Some studies indicate that machine learning can help improve overall workflow, communication, and patient safety if image read time is decreased and the quality of the image read is improved. Not only can this give providers more time to spend with patients instead of interpreting results, but it can also improve patient safety as more accurate reads will result in fewer false positive or false negative diagnoses.
Other research demonstrates how machine learning can help identify complex patterns in diagnosis. As a result, this artificial intelligence method can improve radiologists’ ability to make accurate decisions, identifying diseases more precisely and accurately.
Deep Learning/Neural Networks
Deep learning, often referred to as neural networks, is a type of machine learning where the algorithm is trained using a complex network of patterns similar to the brain’s neural network. The methodology has demonstrated high performance in identifying disease from imaging studies, taking the methods of machine learning one step further. Rather than learning from a set of inputs given to the machine from the algorithm developer, the algorithm learns from the data. It is a more advanced kind of machine learning that requires large datasets to train the algorithm and the data must be standardized as the machine has to learn where to identify irregularities in images.
With obvious applicability to radiology practice, research demonstrates deep learning models can be particularly useful in screening images or early-stage identification.

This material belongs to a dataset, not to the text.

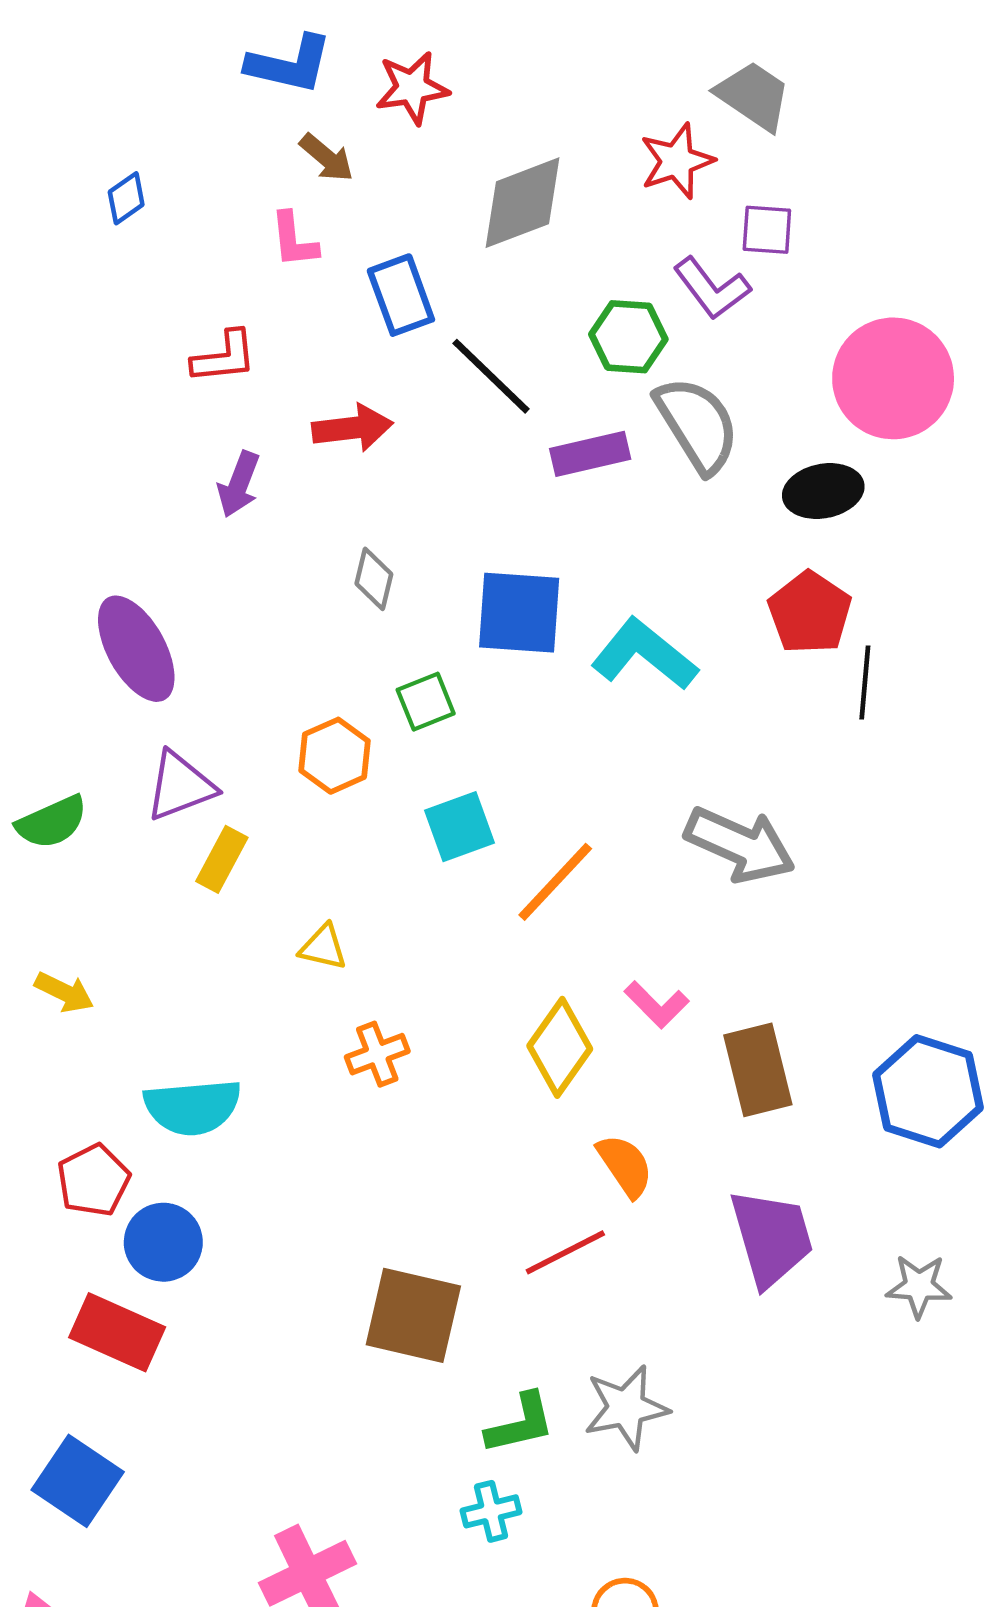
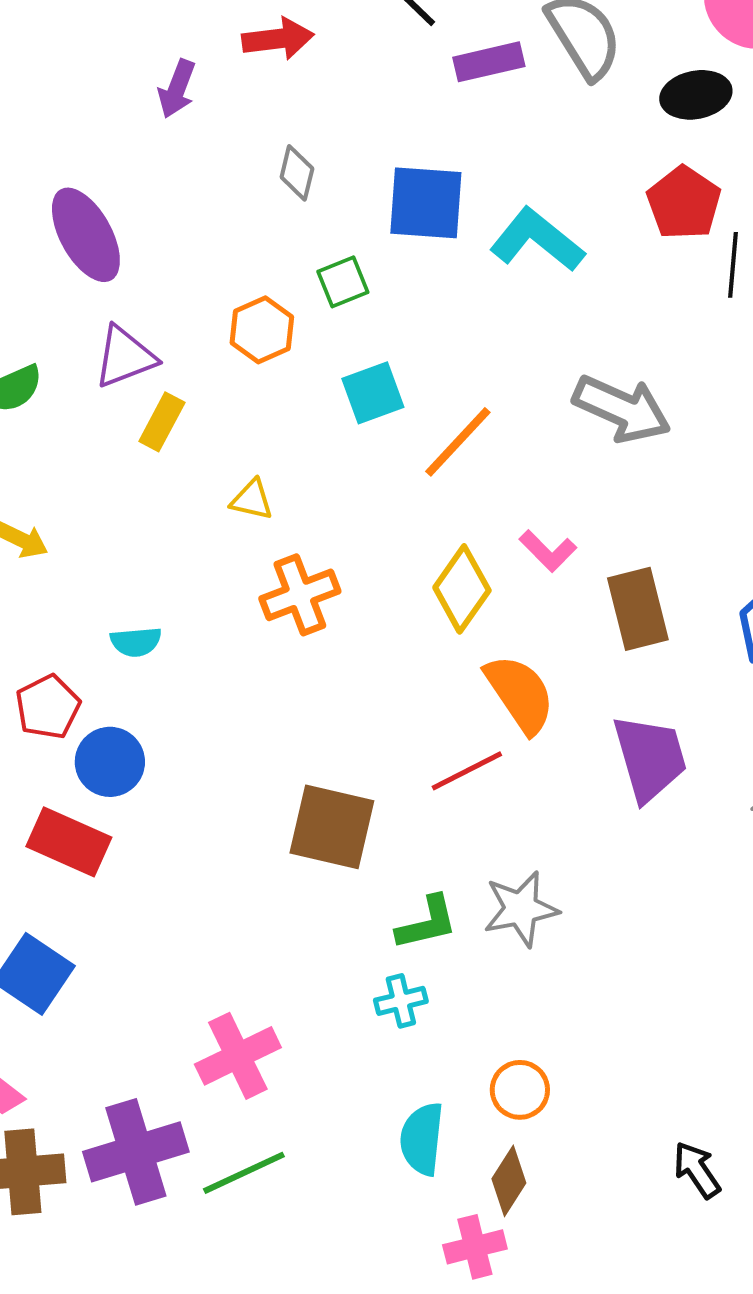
orange cross: (377, 1054) -> (300, 595), size x1.4
cyan semicircle: (193, 1107) -> (136, 642), size x0.6
orange semicircle: (625, 1166) -> (520, 694), size x1.4

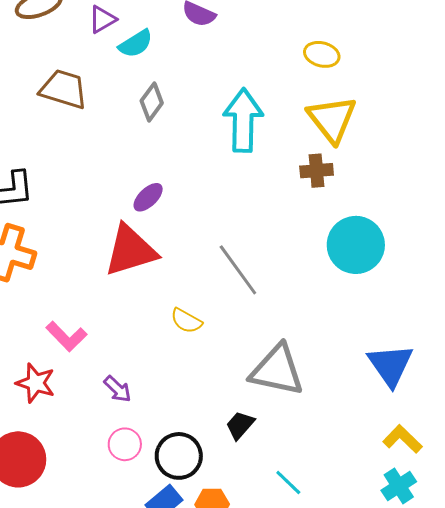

Deep learning algorithms, though, are at risk of the ‘black box’ problem if their neural networks are not extensively understood. ‘Black box’ AI is the development of an algorithm without an understanding of how the machine generated the output. Thus, many providers as uneasy trusting diagnostic and treatment decisions to an algorithm they do not understand.
If deep learning methods are to be more widely and confidently utilized in radiology practice, their interpretability will need to improve, and their methods must be clearly laid out. As with all artificial intelligence methodologies, the higher quality data inputted into generating the algorithm, the more accurate and more trusted the results will be.